» **Task to carry out**
Return each entry precisely as it appears below.

» **Material to process**
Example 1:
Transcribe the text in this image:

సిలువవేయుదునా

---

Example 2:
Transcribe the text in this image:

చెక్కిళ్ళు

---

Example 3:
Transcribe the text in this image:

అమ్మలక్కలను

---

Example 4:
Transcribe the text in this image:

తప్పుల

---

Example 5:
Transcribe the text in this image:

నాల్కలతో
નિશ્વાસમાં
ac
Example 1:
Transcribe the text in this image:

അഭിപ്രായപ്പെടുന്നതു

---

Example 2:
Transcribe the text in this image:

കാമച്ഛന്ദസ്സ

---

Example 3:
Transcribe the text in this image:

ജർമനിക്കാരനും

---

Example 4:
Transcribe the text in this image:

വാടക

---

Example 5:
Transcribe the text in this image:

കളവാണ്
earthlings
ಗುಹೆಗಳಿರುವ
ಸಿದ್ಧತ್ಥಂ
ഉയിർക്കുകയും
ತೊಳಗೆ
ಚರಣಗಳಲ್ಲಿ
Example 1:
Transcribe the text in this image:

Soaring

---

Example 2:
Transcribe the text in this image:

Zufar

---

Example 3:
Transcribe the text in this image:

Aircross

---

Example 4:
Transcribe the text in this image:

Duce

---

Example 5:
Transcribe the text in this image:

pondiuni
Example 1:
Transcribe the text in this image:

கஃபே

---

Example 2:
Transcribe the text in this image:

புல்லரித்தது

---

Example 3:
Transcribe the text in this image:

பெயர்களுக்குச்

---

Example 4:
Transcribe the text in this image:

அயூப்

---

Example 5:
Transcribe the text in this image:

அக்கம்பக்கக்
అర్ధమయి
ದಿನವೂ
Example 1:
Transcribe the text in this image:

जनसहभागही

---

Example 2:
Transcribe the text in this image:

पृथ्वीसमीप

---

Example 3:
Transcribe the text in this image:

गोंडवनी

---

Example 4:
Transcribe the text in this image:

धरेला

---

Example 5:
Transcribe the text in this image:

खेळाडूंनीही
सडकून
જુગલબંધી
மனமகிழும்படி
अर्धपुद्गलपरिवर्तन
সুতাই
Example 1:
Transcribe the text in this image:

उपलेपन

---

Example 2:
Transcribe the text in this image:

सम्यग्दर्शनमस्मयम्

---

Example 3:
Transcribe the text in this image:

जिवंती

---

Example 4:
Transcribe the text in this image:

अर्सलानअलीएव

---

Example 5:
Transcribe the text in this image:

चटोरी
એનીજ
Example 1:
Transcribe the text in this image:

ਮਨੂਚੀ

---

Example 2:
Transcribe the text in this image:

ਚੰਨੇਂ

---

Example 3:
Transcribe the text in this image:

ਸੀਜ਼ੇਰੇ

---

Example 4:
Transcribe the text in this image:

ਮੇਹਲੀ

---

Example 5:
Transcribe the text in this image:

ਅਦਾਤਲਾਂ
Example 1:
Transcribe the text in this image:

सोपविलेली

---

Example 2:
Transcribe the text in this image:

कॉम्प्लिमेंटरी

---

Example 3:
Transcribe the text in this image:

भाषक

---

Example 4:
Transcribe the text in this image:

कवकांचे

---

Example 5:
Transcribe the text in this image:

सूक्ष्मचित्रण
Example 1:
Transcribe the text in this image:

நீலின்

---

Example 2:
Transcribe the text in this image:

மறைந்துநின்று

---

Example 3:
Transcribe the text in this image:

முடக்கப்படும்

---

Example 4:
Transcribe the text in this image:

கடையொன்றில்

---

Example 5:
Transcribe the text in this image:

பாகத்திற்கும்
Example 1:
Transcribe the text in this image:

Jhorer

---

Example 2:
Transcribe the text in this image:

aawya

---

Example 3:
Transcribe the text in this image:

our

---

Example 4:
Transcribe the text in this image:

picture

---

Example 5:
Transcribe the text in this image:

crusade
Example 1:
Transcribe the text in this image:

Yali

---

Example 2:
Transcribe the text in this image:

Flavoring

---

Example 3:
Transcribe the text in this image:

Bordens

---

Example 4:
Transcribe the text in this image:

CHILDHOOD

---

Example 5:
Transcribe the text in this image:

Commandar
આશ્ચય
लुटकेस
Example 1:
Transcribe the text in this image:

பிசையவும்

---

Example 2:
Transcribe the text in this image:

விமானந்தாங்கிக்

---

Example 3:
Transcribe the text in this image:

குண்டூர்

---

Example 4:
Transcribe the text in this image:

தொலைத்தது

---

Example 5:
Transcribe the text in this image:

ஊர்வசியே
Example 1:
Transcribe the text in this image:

» **Answer space**
Example 1:
Transcribe the text in this image:

సిలువవేయుదునా

---

Example 2:
Transcribe the text in this image:

చెక్కిళ్ళు

---

Example 3:
Transcribe the text in this image:

అమ్మలక్కలను

---

Example 4:
Transcribe the text in this image:

తప్పుల

---

Example 5:
Transcribe the text in this image:

నాల్కలతో
નિશ્વાસમાં
ac
Example 1:
Transcribe the text in this image:

അഭിപ്രായപ്പെടുന്നതു

---

Example 2:
Transcribe the text in this image:

കാമച്ഛന്ദസ്സ

---

Example 3:
Transcribe the text in this image:

ജർമനിക്കാരനും

---

Example 4:
Transcribe the text in this image:

വാടക

---

Example 5:
Transcribe the text in this image:

കളവാണ്
earthlings
ಗುಹೆಗಳಿರುವ
ಸಿದ್ಧತ್ಥಂ
ഉയിർക്കുകയും
ತೊಳಗೆ
ಚರಣಗಳಲ್ಲಿ
Example 1:
Transcribe the text in this image:

Soaring

---

Example 2:
Transcribe the text in this image:

Zufar

---

Example 3:
Transcribe the text in this image:

Aircross

---

Example 4:
Transcribe the text in this image:

Duce

---

Example 5:
Transcribe the text in this image:

pondiuni
Example 1:
Transcribe the text in this image:

கஃபே

---

Example 2:
Transcribe the text in this image:

புல்லரித்தது

---

Example 3:
Transcribe the text in this image:

பெயர்களுக்குச்

---

Example 4:
Transcribe the text in this image:

அயூப்

---

Example 5:
Transcribe the text in this image:

அக்கம்பக்கக்
అర్ధమయి
ದಿನವೂ
Example 1:
Transcribe the text in this image:

जनसहभागही

---

Example 2:
Transcribe the text in this image:

पृथ्वीसमीप

---

Example 3:
Transcribe the text in this image:

गोंडवनी

---

Example 4:
Transcribe the text in this image:

धरेला

---

Example 5:
Transcribe the text in this image:

खेळाडूंनीही
सडकून
જુગલબંધી
மனமகிழும்படி
अर्धपुद्गलपरिवर्तन
সুতাই
Example 1:
Transcribe the text in this image:

उपलेपन

---

Example 2:
Transcribe the text in this image:

सम्यग्दर्शनमस्मयम्

---

Example 3:
Transcribe the text in this image:

जिवंती

---

Example 4:
Transcribe the text in this image:

अर्सलानअलीएव

---

Example 5:
Transcribe the text in this image:

चटोरी
એનીજ
Example 1:
Transcribe the text in this image:

ਮਨੂਚੀ

---

Example 2:
Transcribe the text in this image:

ਚੰਨੇਂ

---

Example 3:
Transcribe the text in this image:

ਸੀਜ਼ੇਰੇ

---

Example 4:
Transcribe the text in this image:

ਮੇਹਲੀ

---

Example 5:
Transcribe the text in this image:

ਅਦਾਤਲਾਂ
Example 1:
Transcribe the text in this image:

सोपविलेली

---

Example 2:
Transcribe the text in this image:

कॉम्प्लिमेंटरी

---

Example 3:
Transcribe the text in this image:

भाषक

---

Example 4:
Transcribe the text in this image:

कवकांचे

---

Example 5:
Transcribe the text in this image:

सूक्ष्मचित्रण
Example 1:
Transcribe the text in this image:

நீலின்

---

Example 2:
Transcribe the text in this image:

மறைந்துநின்று

---

Example 3:
Transcribe the text in this image:

முடக்கப்படும்

---

Example 4:
Transcribe the text in this image:

கடையொன்றில்

---

Example 5:
Transcribe the text in this image:

பாகத்திற்கும்
Example 1:
Transcribe the text in this image:

Jhorer

---

Example 2:
Transcribe the text in this image:

aawya

---

Example 3:
Transcribe the text in this image:

our

---

Example 4:
Transcribe the text in this image:

picture

---

Example 5:
Transcribe the text in this image:

crusade
Example 1:
Transcribe the text in this image:

Yali

---

Example 2:
Transcribe the text in this image:

Flavoring

---

Example 3:
Transcribe the text in this image:

Bordens

---

Example 4:
Transcribe the text in this image:

CHILDHOOD

---

Example 5:
Transcribe the text in this image:

Commandar
આશ્ચય
लुटकेस
Example 1:
Transcribe the text in this image:

பிசையவும்

---

Example 2:
Transcribe the text in this image:

விமானந்தாங்கிக்

---

Example 3:
Transcribe the text in this image:

குண்டூர்

---

Example 4:
Transcribe the text in this image:

தொலைத்தது

---

Example 5:
Transcribe the text in this image:

ஊர்வசியே
Example 1:
Transcribe the text in this image:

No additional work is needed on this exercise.